Top of Entries provided

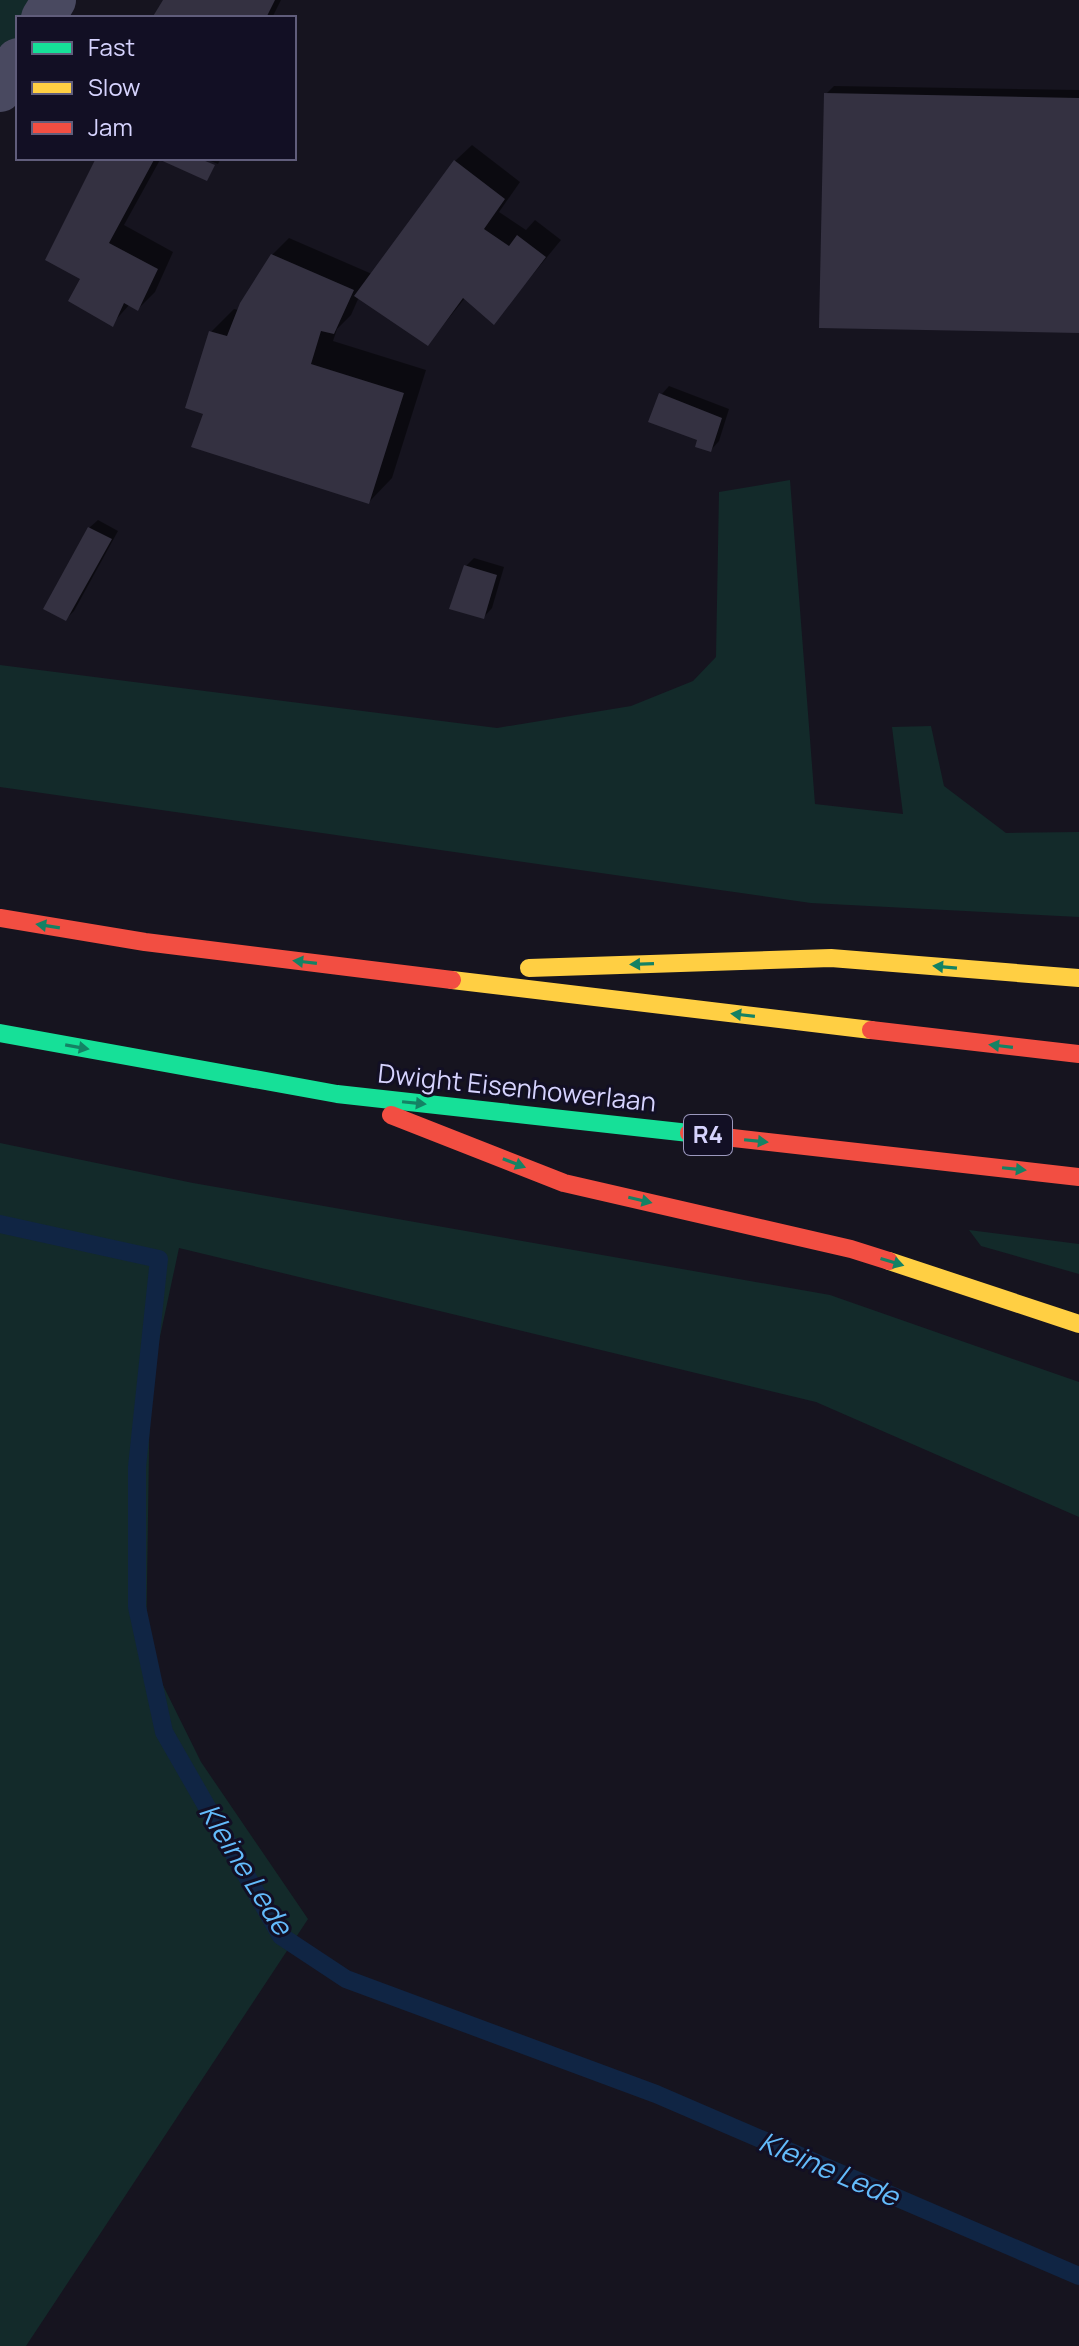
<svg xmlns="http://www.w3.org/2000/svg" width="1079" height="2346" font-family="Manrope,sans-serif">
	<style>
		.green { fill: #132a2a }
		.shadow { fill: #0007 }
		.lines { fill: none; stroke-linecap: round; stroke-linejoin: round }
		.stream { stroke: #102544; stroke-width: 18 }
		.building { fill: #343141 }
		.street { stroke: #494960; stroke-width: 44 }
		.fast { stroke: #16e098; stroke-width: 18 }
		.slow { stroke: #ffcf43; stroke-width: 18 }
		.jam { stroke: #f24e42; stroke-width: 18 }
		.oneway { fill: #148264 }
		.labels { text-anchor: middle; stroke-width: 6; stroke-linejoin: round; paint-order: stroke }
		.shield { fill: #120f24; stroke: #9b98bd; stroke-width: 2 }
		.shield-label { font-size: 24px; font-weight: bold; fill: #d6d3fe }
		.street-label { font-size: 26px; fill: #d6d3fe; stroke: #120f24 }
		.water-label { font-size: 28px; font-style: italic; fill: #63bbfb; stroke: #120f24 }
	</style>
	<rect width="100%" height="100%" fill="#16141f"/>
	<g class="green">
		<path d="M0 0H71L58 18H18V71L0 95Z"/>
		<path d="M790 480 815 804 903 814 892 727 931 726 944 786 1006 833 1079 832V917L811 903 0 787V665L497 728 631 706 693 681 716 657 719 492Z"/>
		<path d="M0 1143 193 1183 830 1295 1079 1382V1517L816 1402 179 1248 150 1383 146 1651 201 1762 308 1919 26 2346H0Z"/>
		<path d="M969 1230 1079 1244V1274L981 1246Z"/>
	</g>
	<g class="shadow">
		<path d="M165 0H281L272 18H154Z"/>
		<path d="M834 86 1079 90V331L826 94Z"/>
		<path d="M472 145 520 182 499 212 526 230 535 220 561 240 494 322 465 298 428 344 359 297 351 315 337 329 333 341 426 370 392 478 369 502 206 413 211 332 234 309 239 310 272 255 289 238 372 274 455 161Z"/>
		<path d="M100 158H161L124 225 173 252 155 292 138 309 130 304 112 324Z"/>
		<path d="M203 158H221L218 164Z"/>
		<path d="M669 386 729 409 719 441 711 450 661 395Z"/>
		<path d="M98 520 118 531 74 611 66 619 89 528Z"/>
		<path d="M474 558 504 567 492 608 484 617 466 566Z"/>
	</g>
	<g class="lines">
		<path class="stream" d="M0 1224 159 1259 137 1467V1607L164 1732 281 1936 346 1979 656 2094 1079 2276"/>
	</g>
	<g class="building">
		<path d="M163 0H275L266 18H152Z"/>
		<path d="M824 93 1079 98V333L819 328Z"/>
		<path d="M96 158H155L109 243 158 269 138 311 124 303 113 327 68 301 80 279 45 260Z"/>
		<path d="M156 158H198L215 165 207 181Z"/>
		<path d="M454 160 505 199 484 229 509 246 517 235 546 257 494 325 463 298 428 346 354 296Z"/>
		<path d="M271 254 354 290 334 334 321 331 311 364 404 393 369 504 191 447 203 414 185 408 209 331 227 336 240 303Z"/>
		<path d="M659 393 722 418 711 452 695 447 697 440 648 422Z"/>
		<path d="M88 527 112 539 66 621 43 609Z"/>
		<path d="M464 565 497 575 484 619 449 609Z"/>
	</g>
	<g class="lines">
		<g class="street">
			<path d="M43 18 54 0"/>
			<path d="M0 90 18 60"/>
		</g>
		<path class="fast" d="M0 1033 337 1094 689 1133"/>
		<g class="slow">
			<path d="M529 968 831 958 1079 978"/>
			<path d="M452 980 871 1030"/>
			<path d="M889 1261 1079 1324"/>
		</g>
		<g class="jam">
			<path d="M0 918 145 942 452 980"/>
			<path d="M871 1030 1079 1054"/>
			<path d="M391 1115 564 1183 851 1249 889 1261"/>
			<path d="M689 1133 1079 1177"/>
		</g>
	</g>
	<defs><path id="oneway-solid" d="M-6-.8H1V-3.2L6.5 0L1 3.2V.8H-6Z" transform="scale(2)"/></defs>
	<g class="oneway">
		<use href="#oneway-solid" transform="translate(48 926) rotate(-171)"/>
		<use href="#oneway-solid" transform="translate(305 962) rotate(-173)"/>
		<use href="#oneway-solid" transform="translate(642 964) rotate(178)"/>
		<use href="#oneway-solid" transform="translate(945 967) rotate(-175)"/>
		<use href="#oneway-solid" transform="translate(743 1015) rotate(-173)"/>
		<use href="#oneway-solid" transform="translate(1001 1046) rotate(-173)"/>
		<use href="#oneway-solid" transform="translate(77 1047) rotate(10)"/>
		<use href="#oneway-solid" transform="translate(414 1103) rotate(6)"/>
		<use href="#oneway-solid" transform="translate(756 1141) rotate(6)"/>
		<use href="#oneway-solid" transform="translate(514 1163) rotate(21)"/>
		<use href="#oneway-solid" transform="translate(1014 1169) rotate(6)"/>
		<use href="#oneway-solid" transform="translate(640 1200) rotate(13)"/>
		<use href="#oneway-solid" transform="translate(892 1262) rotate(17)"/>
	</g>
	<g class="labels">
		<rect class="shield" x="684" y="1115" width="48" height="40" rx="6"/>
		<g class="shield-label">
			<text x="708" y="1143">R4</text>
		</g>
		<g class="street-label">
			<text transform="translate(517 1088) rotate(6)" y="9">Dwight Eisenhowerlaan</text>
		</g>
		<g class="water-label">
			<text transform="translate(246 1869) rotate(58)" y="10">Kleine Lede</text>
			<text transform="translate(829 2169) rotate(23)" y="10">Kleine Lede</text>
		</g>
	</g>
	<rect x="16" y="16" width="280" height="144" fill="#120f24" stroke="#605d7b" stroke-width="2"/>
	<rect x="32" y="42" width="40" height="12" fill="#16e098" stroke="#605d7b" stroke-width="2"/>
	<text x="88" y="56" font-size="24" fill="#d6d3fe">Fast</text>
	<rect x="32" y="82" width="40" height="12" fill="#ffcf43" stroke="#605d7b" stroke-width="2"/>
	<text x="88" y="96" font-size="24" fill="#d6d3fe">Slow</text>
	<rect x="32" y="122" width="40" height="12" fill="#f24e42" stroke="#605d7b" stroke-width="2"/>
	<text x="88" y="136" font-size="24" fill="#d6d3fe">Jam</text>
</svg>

Bottom of Entries provided

What is being asked =>
Pictures do not belong in the copy. Please reproduce the entries above exactly otherwise.

Solution to the exercise =>
<svg xmlns="http://www.w3.org/2000/svg" width="1079" height="2346" font-family="Manrope,sans-serif">
	<style>
		.green { fill: #132a2a }
		.shadow { fill: #0007 }
		.lines { fill: none; stroke-linecap: round; stroke-linejoin: round }
		.stream { stroke: #102544; stroke-width: 18 }
		.building { fill: #343141 }
		.street { stroke: #494960; stroke-width: 44 }
		.fast { stroke: #16e098; stroke-width: 18 }
		.slow { stroke: #ffcf43; stroke-width: 18 }
		.jam { stroke: #f24e42; stroke-width: 18 }
		.oneway { fill: #148264 }
		.labels { text-anchor: middle; stroke-width: 6; stroke-linejoin: round; paint-order: stroke }
		.shield { fill: #120f24; stroke: #9b98bd; stroke-width: 2 }
		.shield-label { font-size: 24px; font-weight: bold; fill: #d6d3fe }
		.street-label { font-size: 26px; fill: #d6d3fe; stroke: #120f24 }
		.water-label { font-size: 28px; font-style: italic; fill: #63bbfb; stroke: #120f24 }
	</style>
	<rect width="100%" height="100%" fill="#16141f"/>
	<g class="green">
		<path d="M0 0H71L58 18H18V71L0 95Z"/>
		<path d="M790 480 815 804 903 814 892 727 931 726 944 786 1006 833 1079 832V917L811 903 0 787V665L497 728 631 706 693 681 716 657 719 492Z"/>
		<path d="M0 1143 193 1183 830 1295 1079 1382V1517L816 1402 179 1248 150 1383 146 1651 201 1762 308 1919 26 2346H0Z"/>
		<path d="M969 1230 1079 1244V1274L981 1246Z"/>
	</g>
	<g class="shadow">
		<path d="M165 0H281L272 18H154Z"/>
		<path d="M834 86 1079 90V331L826 94Z"/>
		<path d="M472 145 520 182 499 212 526 230 535 220 561 240 494 322 465 298 428 344 359 297 351 315 337 329 333 341 426 370 392 478 369 502 206 413 211 332 234 309 239 310 272 255 289 238 372 274 455 161Z"/>
		<path d="M100 158H161L124 225 173 252 155 292 138 309 130 304 112 324Z"/>
		<path d="M203 158H221L218 164Z"/>
		<path d="M669 386 729 409 719 441 711 450 661 395Z"/>
		<path d="M98 520 118 531 74 611 66 619 89 528Z"/>
		<path d="M474 558 504 567 492 608 484 617 466 566Z"/>
	</g>
	<g class="lines">
		<path class="stream" d="M0 1224 159 1259 137 1467V1607L164 1732 281 1936 346 1979 656 2094 1079 2276"/>
	</g>
	<g class="building">
		<path d="M163 0H275L266 18H152Z"/>
		<path d="M824 93 1079 98V333L819 328Z"/>
		<path d="M96 158H155L109 243 158 269 138 311 124 303 113 327 68 301 80 279 45 260Z"/>
		<path d="M156 158H198L215 165 207 181Z"/>
		<path d="M454 160 505 199 484 229 509 246 517 235 546 257 494 325 463 298 428 346 354 296Z"/>
		<path d="M271 254 354 290 334 334 321 331 311 364 404 393 369 504 191 447 203 414 185 408 209 331 227 336 240 303Z"/>
		<path d="M659 393 722 418 711 452 695 447 697 440 648 422Z"/>
		<path d="M88 527 112 539 66 621 43 609Z"/>
		<path d="M464 565 497 575 484 619 449 609Z"/>
	</g>
	<g class="lines">
		<g class="street">
			<path d="M43 18 54 0"/>
			<path d="M0 90 18 60"/>
		</g>
		<path class="fast" d="M0 1033 337 1094 689 1133"/>
		<g class="slow">
			<path d="M529 968 831 958 1079 978"/>
			<path d="M452 980 871 1030"/>
			<path d="M889 1261 1079 1324"/>
		</g>
		<g class="jam">
			<path d="M0 918 145 942 452 980"/>
			<path d="M871 1030 1079 1054"/>
			<path d="M391 1115 564 1183 851 1249 889 1261"/>
			<path d="M689 1133 1079 1177"/>
		</g>
	</g>
	<defs><path id="oneway-solid" d="M-6-.8H1V-3.2L6.5 0L1 3.2V.8H-6Z" transform="scale(2)"/></defs>
	<g class="oneway">
		<use href="#oneway-solid" transform="translate(48 926) rotate(-171)"/>
		<use href="#oneway-solid" transform="translate(305 962) rotate(-173)"/>
		<use href="#oneway-solid" transform="translate(642 964) rotate(178)"/>
		<use href="#oneway-solid" transform="translate(945 967) rotate(-175)"/>
		<use href="#oneway-solid" transform="translate(743 1015) rotate(-173)"/>
		<use href="#oneway-solid" transform="translate(1001 1046) rotate(-173)"/>
		<use href="#oneway-solid" transform="translate(77 1047) rotate(10)"/>
		<use href="#oneway-solid" transform="translate(414 1103) rotate(6)"/>
		<use href="#oneway-solid" transform="translate(756 1141) rotate(6)"/>
		<use href="#oneway-solid" transform="translate(514 1163) rotate(21)"/>
		<use href="#oneway-solid" transform="translate(1014 1169) rotate(6)"/>
		<use href="#oneway-solid" transform="translate(640 1200) rotate(13)"/>
		<use href="#oneway-solid" transform="translate(892 1262) rotate(17)"/>
	</g>
	<g class="labels">
		<rect class="shield" x="684" y="1115" width="48" height="40" rx="6"/>
		<g class="shield-label">
			<text x="708" y="1143">R4</text>
		</g>
		<g class="street-label">
			<text transform="translate(517 1088) rotate(6)" y="9">Dwight Eisenhowerlaan</text>
		</g>
		<g class="water-label">
			<text transform="translate(246 1869) rotate(58)" y="10">Kleine Lede</text>
			<text transform="translate(829 2169) rotate(23)" y="10">Kleine Lede</text>
		</g>
	</g>
	<rect x="16" y="16" width="280" height="144" fill="#120f24" stroke="#605d7b" stroke-width="2"/>
	<rect x="32" y="42" width="40" height="12" fill="#16e098" stroke="#605d7b" stroke-width="2"/>
	<text x="88" y="56" font-size="24" fill="#d6d3fe">Fast</text>
	<rect x="32" y="82" width="40" height="12" fill="#ffcf43" stroke="#605d7b" stroke-width="2"/>
	<text x="88" y="96" font-size="24" fill="#d6d3fe">Slow</text>
	<rect x="32" y="122" width="40" height="12" fill="#f24e42" stroke="#605d7b" stroke-width="2"/>
	<text x="88" y="136" font-size="24" fill="#d6d3fe">Jam</text>
</svg>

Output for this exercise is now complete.